All You Need Is Death (2023)


Written and directed by documentary filmmaker Paul Duane, All You Need Is Death follows two underground musicologists, Anna and Aleks, as they travel the backroads of Ireland recording and collecting traditional folk songs. Things take a turn for the sinister when they hear about a woman in County Armagh who can sing them an ancient song, never recorded or transcribed, but passed down through generations of women. Sung in a language older than Irish, the song unleashes an otherworldly force and Anna and Aleks find themselves navigating a shady realm of arcane lore and forbidden knowledge.

With its tantalising premise involving the recording of ancient folk songs and shadowy black markets in which eccentric collectors vie for the rarest recordings, All You Need Is Death is a darkly beguiling folk horror. The story unfolds in rural, backwoods pubs and small farmhouses, gradually straying into strange hinterlands and creepy urban edgelands of disused industrial spaces. The contemporaneous setting, as well as being atmospheric, highlights the striking contrast of the Old Ways existing within modern times, echoing out from history and making their presence felt in folk songs and stories, beliefs and customs still practiced behind closed doors. We are always haunted by the past in Irish horror. Duane’s experience as a documentary filmmaker imbues some of the earlier moments with a very naturalistic feel, as Anna (Simone Collins) and Aleks (Charlie Maher) meet with local musicians and singers in small pubs to listen to and record old folk songs, to talk about the history of the songs and their meaning. It becomes obvious that people are very protective of these songs, and that they have meaning and power and influence. They hold stories and experiences and have been shared within communities for generations, passed down orally, never recorded or shared with ‘outsiders’.

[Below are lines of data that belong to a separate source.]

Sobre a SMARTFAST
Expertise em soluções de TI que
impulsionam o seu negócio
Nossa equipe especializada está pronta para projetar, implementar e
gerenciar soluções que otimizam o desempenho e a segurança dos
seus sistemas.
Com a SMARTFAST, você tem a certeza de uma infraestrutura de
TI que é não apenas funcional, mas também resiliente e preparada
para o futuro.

The use of musicology and songs as keys to unlocking the past in a Folk horror narrative, is fascinating – Duane’s screenplay taps into notions of old, forgotten ways, and groups of people dabbling in stories, songs and notions dreamt up long ago. Music has the power to transport a listener to other realms, the power to transform. Folk songs are stories, testimonies, artefacts of a bygone era, previous ways of life, social history, living documents that tell us of our past. It’s all really ripe material for a dark tale of the past returning to the present to cause untold chaos. And for a film about a cursed folk song, All You Need is Death features a suitably atmospheric, otherworldly score by Ian Lynch from Dublin folk band, Lankum.


Spurred on by the greedy demands of Machiavellian collectors, Anna and Aleks travel to Armagh to meet a mysterious woman, Rita Concannon (the always fabulous Olwen Fouéré), who is said to remember an ancient and powerful song – titled ‘Love is a Knife with a Blade for a Handle’ - passed down to her through her matrilineal line. An acclaimed stage actor, Fouéré has become a strong presence in horror in recent years (Sea Fever, She Will, Texas Chainsaw Massacre, Mandy, Tarot, The Watchers) and here she delivers another deeply intense performance as a women who believes her knowledge and heritage, and this song, will die with her as she has no daughter to pass it down to. She has a fraught relationship with her adult son (Nigel O’Neill, Mandrake, Boys from County Hell) who laments not inheriting the gift of the song.

The veil between reality and the Other Place becomes increasingly thin when Agnes (Catherine Siggins), a shady scholarly researcher with a specific interest in this song, follows Anna and Aleks to secretly record it and translate it. The words and their arcane meaning have great, unknowable power, and otherworldly forces begin to manifest – black moulds, an impossible pregnancy, a devastating physical transformation. Something is coming closer to the characters from somewhere they can never comprehend, somewhere not of our world. Hints of faerie magic and blood curses bloom into being. Is history being repeated? An ancient ritual re-enacted? Supernatural revenge sought for a past betrayal? Love becomes an insatiable, all-devouring thing.

A few plot-strands are left tantalisingly vague, particularly the strange subculture of elite collectors who buy and sell these recordings, sonic snippets of history and knowledge and experience, for selfish, perhaps even nefarious reasons. The interactions between Anna and Aleks and these capitalist alchemists who appear to covet knowledge and power from the past, are quite Lynchian in their execution. While the narrative eventually becomes unfocused and muddled, Duane manages to maintain an air of intrigue and sustained otherworldly threat all the way to a fittingly strange and bleak denouement.